La pièce Les Belles-sœurs à Sept-Îles pour ses 50 ans  

La pièce Les Belles-sœurs à Sept-Îles pour ses 50 ans   

La Troupe de théâtre La Patente donne 10 représentations du classique Les Belles-sœurs cet été.

Crédit photo : Sarah-Émilie Hébert-Marcoux

La Troupe de théâtre La Patente a réussi à obtenir les droits de présentation pour Les Belles-sœurs et produira ainsi cet été l’une des pièces les plus marquantes du répertoire québécois.

Pour les 50 ans de la pièce Les Belles-sœurs de Michel Tremblay, c’est la version comédie musicale qui roulera dans quelques villes du Québec cet été. Étant donné que la production ne s’arrêtait pas sur la Côte-Nord, la Troupe de théâtre La Patente s’est donnée comme mission de trouver un moyen de la présenter. Sept-Îles sera donc l’un des seuls endroits où la pièce sera produite dans sa version originale. Sarah-Émilie Hébert-Marcoux, qui est metteure en scène avec Marc Lavoie, explique que la troupe a dû travailler fort pour obtenir les droits de présentation.

«C’était important pour nous que les gens de la région puissent aussi voir la pièce. On a été pris au sérieux par ceux qui détiennent les droits. C’est l’historique de production de La Patente couplée à la place qu’elle occupe dans le théâtre amateur régional qui les ont convaincus», affirme-t-elle.

15 femmes sur scène

Du 17 juillet au 16 août, il sera possible de voir la pièce maîtresse de Michel Tremblay au petit théâtre du Centre socio-récréatif. La production, 100% féminine, réunira 15 comédiennes sur scène. Un véritable défi en soi, explique la metteure en scène.

«Avec cinq semaines de représentations, il fallait trouver des gens qui ne s’absenteraient pas de l’été! Au final, on a une méchante belle distribution de filles, c’est assez impressionnant, vous allez voir», soutient-elle.

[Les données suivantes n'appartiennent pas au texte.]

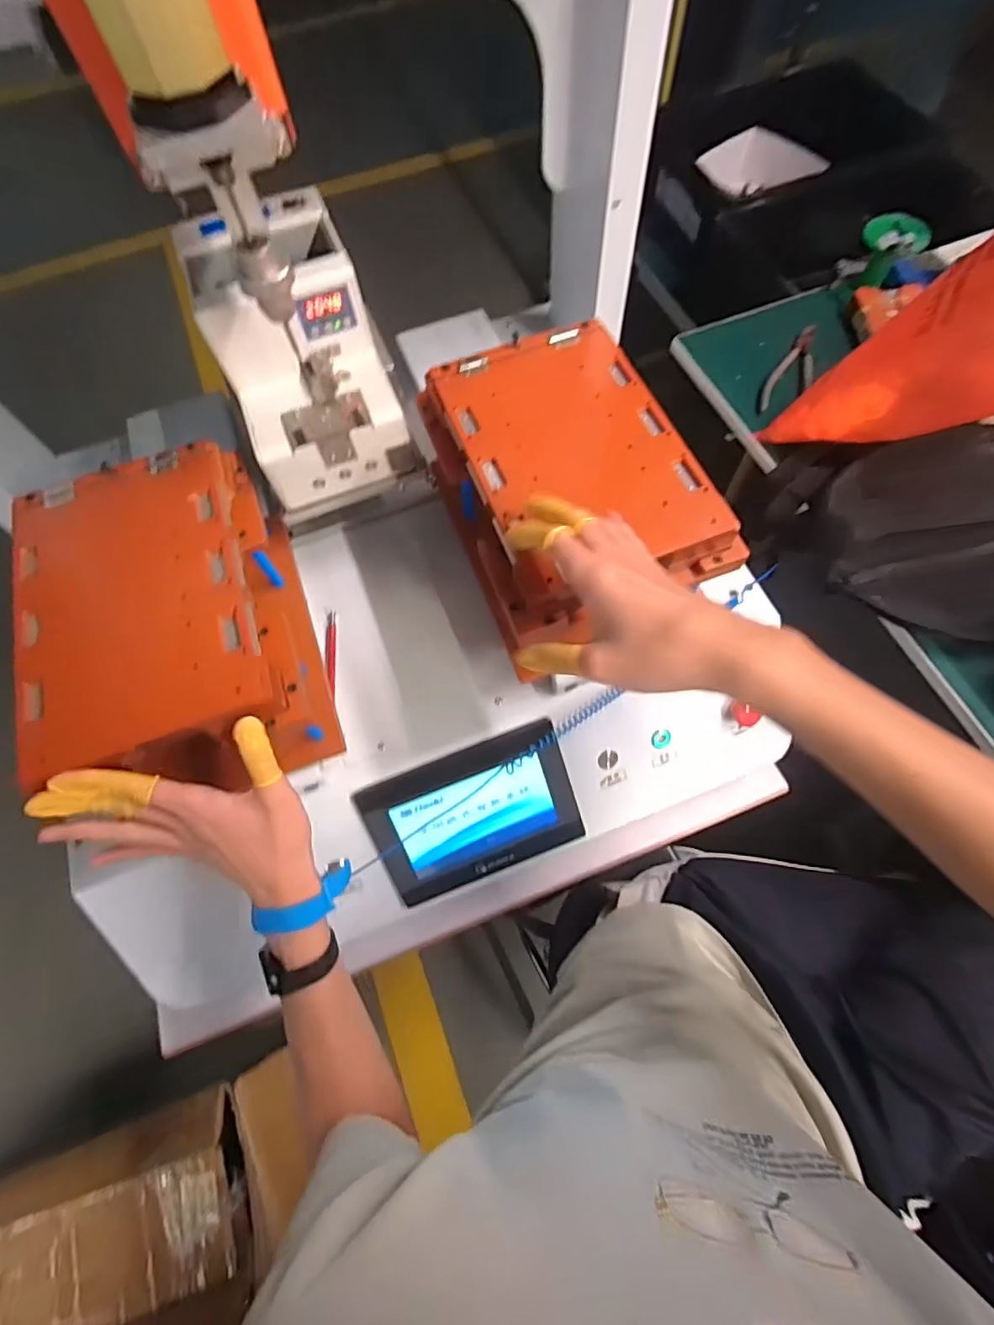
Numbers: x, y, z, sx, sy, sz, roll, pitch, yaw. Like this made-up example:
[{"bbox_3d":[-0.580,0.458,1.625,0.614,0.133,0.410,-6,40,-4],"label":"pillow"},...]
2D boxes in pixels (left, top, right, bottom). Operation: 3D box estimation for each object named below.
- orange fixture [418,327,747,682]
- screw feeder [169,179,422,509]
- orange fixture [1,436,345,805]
[{"bbox_3d":[0.050,-0.153,0.456,0.189,0.048,0.256,-22,68,-7],"label":"orange fixture"},{"bbox_3d":[-0.169,-0.271,0.503,0.140,0.151,0.192,-20,68,-6],"label":"screw feeder"},{"bbox_3d":[-0.260,-0.025,0.463,0.175,0.129,0.258,-20,68,-6],"label":"orange fixture"}]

Âgées entre 19 et 65 ans, les comédiennes agissent toutes à titre de bénévoles. Il en est de même pour toute l’équipe de La Patente. Depuis près de 45 ans, la troupe de théâtre, bien qu’ «amateur», se fait un point d’honneur de produire des spectacles de grande qualité, avec un jeu d’acteur travaillé et des décors bien réalisés. Mme Hebert-Marcoux assure qu’il en sera de même pour Les Belles-sœurs, leur 86e production.

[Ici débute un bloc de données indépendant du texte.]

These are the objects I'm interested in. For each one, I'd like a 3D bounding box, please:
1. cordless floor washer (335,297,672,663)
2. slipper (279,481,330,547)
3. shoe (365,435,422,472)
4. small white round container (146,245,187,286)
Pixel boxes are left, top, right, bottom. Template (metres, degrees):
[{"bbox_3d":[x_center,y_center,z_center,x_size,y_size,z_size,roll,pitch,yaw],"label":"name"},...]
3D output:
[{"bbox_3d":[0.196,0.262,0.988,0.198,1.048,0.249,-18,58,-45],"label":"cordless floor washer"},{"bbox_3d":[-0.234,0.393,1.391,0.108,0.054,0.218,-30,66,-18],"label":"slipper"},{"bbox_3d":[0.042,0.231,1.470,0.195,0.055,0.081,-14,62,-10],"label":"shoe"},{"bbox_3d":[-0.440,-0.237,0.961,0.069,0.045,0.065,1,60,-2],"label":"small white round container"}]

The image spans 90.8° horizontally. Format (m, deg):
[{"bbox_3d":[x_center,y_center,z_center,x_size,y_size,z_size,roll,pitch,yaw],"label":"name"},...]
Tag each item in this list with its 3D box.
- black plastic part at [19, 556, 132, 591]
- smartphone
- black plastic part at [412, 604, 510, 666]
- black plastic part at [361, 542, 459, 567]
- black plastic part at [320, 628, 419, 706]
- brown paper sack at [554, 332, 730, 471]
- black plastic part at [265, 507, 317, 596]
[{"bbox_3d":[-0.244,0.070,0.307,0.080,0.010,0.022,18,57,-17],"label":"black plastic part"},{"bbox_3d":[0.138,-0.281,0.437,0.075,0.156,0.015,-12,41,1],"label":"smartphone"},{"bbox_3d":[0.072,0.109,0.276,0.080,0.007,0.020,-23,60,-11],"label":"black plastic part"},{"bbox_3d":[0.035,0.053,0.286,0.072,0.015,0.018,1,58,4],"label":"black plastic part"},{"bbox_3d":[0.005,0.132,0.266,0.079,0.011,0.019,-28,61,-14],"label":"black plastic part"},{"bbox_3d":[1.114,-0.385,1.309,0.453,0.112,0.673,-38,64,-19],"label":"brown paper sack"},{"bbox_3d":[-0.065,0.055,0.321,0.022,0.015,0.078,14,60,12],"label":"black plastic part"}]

«C’est une grosse pièce, un véritable tour de force pour la troupe. Mais ça va extrêmement bien parce qu’on est tous sur le même pied. On croit tous que c’est une pièce importante qui doit être rendue avec justesse et respect.»

Une production qui frappe

L’équipe est en préparation depuis février pour livrer une performance optimale.

«C’est vibrant à jouer. Les Belles-sœurs, c’est monté comme une tragédie grecque, il y a donc beaucoup de chœurs dans la pièce. Quand dix actrices récitent en chœur, ça fait tout simplement lever le poil sur les bras. Et c’est sans compter tous ces monologues très forts qui viennent instantanément nous chercher», mentionne Mme Hébert-Marcoux.

L’histoire dépeint la tragédie du quotidien dans un quartier populaire, où la routine laisse peu de place à la joie. Germaine Lauzon, femme au foyer, vient de gagner un million de timbres. Elle invite ses amies et voisines pour l’aider, mais l’ambiance se détériorera rapidement.

«La misère et l’aliénation s’articulent différemment d’une époque à l’autre, mais une grande partie provient de l’intérieur des gens, ce qui fait qu’on peut encore, 50 ans plus tard, s’identifier et se sentir interpellé par la pièce.»

Texte percutant

La troupe s’étant donné le mandat de respecter le texte à 100%, la metteure en scène affirme que certaines choses pourraient surprendre, voire choquer les spectateurs.

«Mais il faut se replacer à l’époque du milieu des années 60 et s’imaginer comment les femmes pensaient, comment leurs relations avec les hommes étaient, les relations de travail, comment le sexe était perçu aussi», souligne Mme Hébert-Marcoux. «Il y a des passages assez crus qui me choquent encore à chaque fois, des choses qui sont surprenantes et qui sont dures à entendre. Mais en même temps, c’est ce qui fait que c’est si fort», conclut-elle.